All of the above could potentially be forgiven though if the film had some good set piece action sequences and a coherent plot. But it doesn’t. The plot is so full of holes it makes a more convincing Swiss cheese than a movie.  It’s one of those films where the more you think about it, the more things you find that just don’t make sense.  Most frustrating of all though is the lack of resolution. I have a big problem with open-ended movies which leave questions just for the sake of it.  It’s what me and my sister refer to as a “Ninth Gate” in reference to one of the most ridiculous movies I’ve ever seen which as far as I can tell just stops for no reason.  Probably because it was just getting embarrassing and the production crew thought they might as well quit while they were behind..  Films like Inception use their open endings to keep the audience thinking, but Prometheus keeps lining up big questions and then not answering them.  I’ve already said that Charlize Theron’s relationship with her father is wasted, and there are other little plot lines that are opened and then never closed, but the most frustrating of all is the reveal that the “Engineers” decided to wipe out the human race but never letting us know why. I know he’s left that open deliberately but why? What does it add to the film?

It starts out with the crew trying to understand their origins and wanting to literally meet their makers. OK, with you so far. Turns out the aliens all got wiped out by some mysterious thing which they handily captured on holographic candid camera so that people could find it and think it was a good idea to go into the room full of dead guys…right I can just about buy that. But when the humans work out that the aliens were killed by their own biological weapon which was meant for them it all gets a bit vague. The one surviving alien is woken up and decided to go on a one man killing spree to take out all the humans before setting off to complete his mission of destroying every living thing on Earth. Cos he can. The fact that his entire crew have been killed by the toxic sludge/wormy guys doesn’t at all make him think twice about setting off in a spaceship filled with the stuff. Sure that will work out just fine.  And while we’re at it, if you want to wipe out a race that you created, why would you choose to do it by creating another race which is equally capable of wiping you out? These alien dudes did not think it through….

And all of that is before you start asking yourself why the guy at the beginning drank the black stuff to kill himself….and why when he had it he just dissolved, whereas Charlie looked like his veins were trying to explode out of his face and Fifield went all 28 days later….And are the snakey things that came out of the black water different to whatever is in that black sludge….And…???

See what I’m getting at? The more you think about it the less makes sense.  It feels like an unfinished film because there are just so many questions, but it’s a long film, so it’s not like they don’t have time to answer them. I wonder if maybe he was holding out for a sequel (there are about a bajillion Alien films, so I wouldn’t put it past him) but I have no idea where he’d go with it, other than to just have someone stand there for two hours and explain all the bits that made no sense.

So that’s what went wrong with Prometheus.

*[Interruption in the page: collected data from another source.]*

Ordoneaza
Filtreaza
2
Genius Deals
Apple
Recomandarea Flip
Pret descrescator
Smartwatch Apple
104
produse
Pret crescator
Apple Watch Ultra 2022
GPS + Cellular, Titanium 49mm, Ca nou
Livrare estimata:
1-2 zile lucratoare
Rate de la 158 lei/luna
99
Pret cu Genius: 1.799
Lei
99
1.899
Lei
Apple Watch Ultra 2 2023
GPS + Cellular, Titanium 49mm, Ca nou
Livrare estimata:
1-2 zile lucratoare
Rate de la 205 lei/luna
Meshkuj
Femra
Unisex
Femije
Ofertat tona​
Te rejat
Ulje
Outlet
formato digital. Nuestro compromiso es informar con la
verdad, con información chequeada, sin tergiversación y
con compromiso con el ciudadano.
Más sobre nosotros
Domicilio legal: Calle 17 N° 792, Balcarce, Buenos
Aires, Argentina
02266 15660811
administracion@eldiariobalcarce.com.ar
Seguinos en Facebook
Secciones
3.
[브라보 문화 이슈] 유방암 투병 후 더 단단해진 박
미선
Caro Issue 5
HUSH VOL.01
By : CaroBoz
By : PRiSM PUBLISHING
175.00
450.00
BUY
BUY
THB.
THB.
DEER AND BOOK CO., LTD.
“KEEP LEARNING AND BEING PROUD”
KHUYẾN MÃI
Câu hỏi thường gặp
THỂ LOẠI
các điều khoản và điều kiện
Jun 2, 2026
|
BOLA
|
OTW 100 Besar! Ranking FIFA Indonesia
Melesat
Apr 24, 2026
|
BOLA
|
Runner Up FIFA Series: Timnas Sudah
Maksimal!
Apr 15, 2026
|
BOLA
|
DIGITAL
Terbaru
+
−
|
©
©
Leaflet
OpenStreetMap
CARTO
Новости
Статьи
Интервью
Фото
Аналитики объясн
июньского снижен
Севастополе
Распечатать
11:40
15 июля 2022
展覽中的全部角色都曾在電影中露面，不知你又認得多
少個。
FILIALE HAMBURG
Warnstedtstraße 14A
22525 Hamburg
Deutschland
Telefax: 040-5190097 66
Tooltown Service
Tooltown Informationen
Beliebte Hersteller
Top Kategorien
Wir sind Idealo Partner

It was massively hyped up but it doesn’t deliver. It’s trying too hard to be everything at once when all we really wanted (if we’re honest) was another Alien. A Sci-Fi thriller with some scary looking creatures and a girl running around in her pants. We actually get all of that in Prometheus but it’s so buried under all the extra fluff that’s trying to make it not look like Alien that it doesn’t work.  Ridley Scott should have stuck to what he knew.